The weather: a foot of snow and more accumulating.
The goal: getting myself and my partner, Andy, to the train station on time to catch our train to Minsk
The music: Livin’ La Vida Loca on the car radio from a local Lviv rock station (but under the circumstances, I didn’t mind - It gave the whole scene the feeling of a chase comedy)
The lesson: If you look for it you can find innovation, in driving as well as software development.
We were chasing time. Andy and I were running incredibly late, with a foot of snow on the ground, and more steadily falling, Mother Nature wasn’t exactly facilitating our success. Our driver, Pavel, however, was. He is a senior C++ developer at our software development partner in Lviv and was recruited last minute by the marketing folks to drive us to the train station. He was “volunteered”, not because of his programming ability (of which I have no doubt) but because he drives a 4-wheel drive Toyota pickup truck with a crew cab. Nevertheless, Pavel set off on our journey with great cheerfulness, a sense of humor and the intensity needed to solve the most challenging programming problems. Every shortcut he knew, every driving trick he had in his arsenal, he used.
“I know another way,” he said, turning the wrong way down a one-way street. The street was mercifully empty, both of traffic and people.
We got to the next block and turned right. That turned out to be the wrong move.
“Well, this won’t work,” Pavel said, turning again at the first opportunity.
Yeah, we’re missing this train, I thought, but didn’t say anything as we swung down the one-way street for the second time. It was still empty (and we were still thankful).
Pavel was making decisions fast, one block at a time. This street didn’t work? Take a different one. Left turn at this light impossible? Turn left at the next one. Wrong way down a one-way street the only way to get there? Do it!
But Pavel also kept things light and cheery. On one of our detours he announced that we were about to pass the old KGB building. “My father used to say that this KGB building is the tallest building in Lviv. Even from the first floor you can see Siberia.”
I would have been stunned when we pulled up to the station, but there wasn’t time. We made it. We literally had to run to catch our train, but we made it.
We made it because Pavel had clearly understood our main goal, and broken it down into dozens of tiny goals that allowed him to be flexible and adaptive at each stage of the project.

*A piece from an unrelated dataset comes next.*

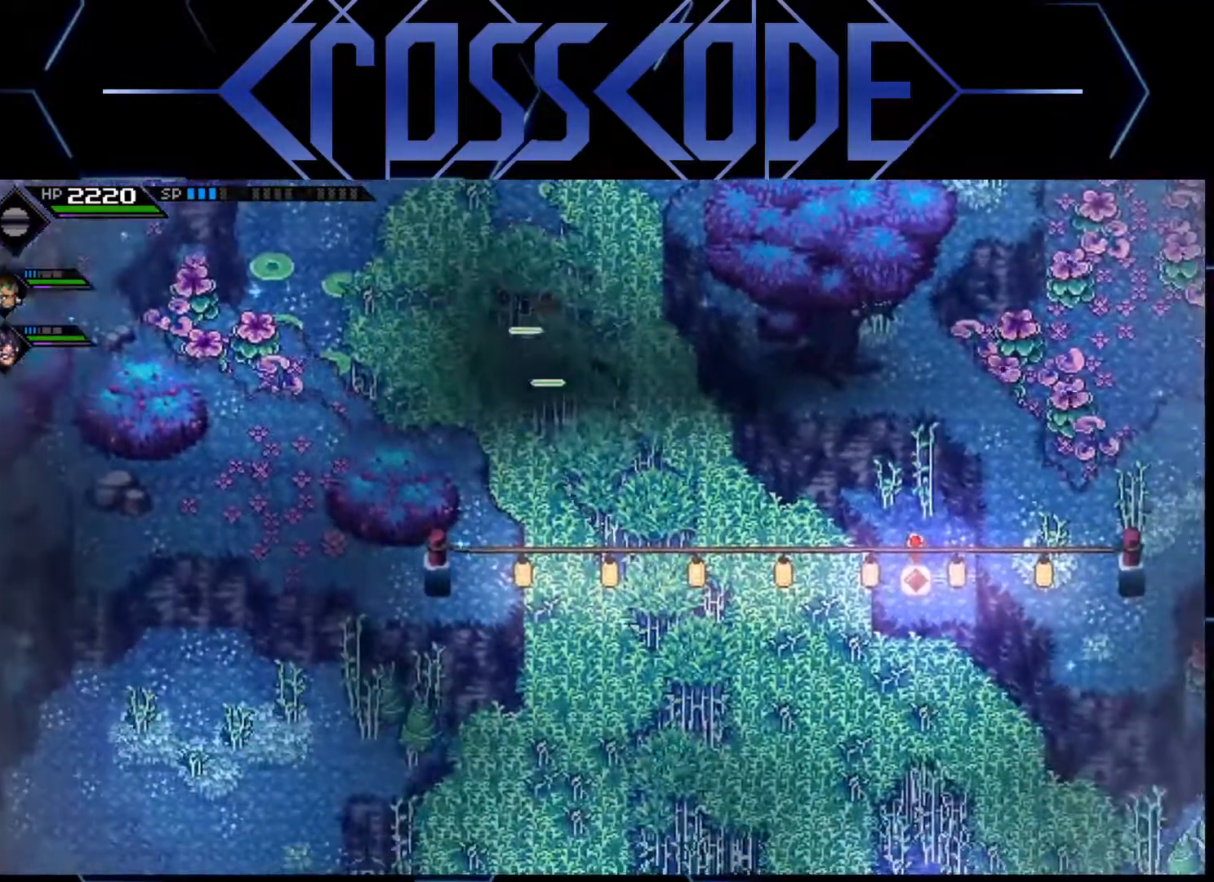
{"buttons": [], "left_stick": "down-right", "right_stick": "center", "events": []}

Sound familiar? That’s real innovation.
It got me thinking. Innovation is been called a management fad by some, but I don’t think so. I think it’s so natural you could almost call it universal. Pavel is a good developer, and so he’s accustomed to thinking in innovative ways, but the fact is that many of us do it regularly. We take a big problem and break it down into small steps, ready to accept success or failure on each one until final success is met. Each time Pavel tried a different direction, he absorbed the effectiveness of that solution and he was able to rapidly (and literally) change direction in response to the situation.
Across the globe, there are millions of software developers with instincts just like Pavel’s. They know how to break down, adapt, and innovate to accomplish a goal. By outsourcing your software development, you tap into a whole new world of talent, innovation, and out-of-the-box thinking that’s thinking around a completely new box. Because sometimes you just need developers who will go the wrong way down a one-way street.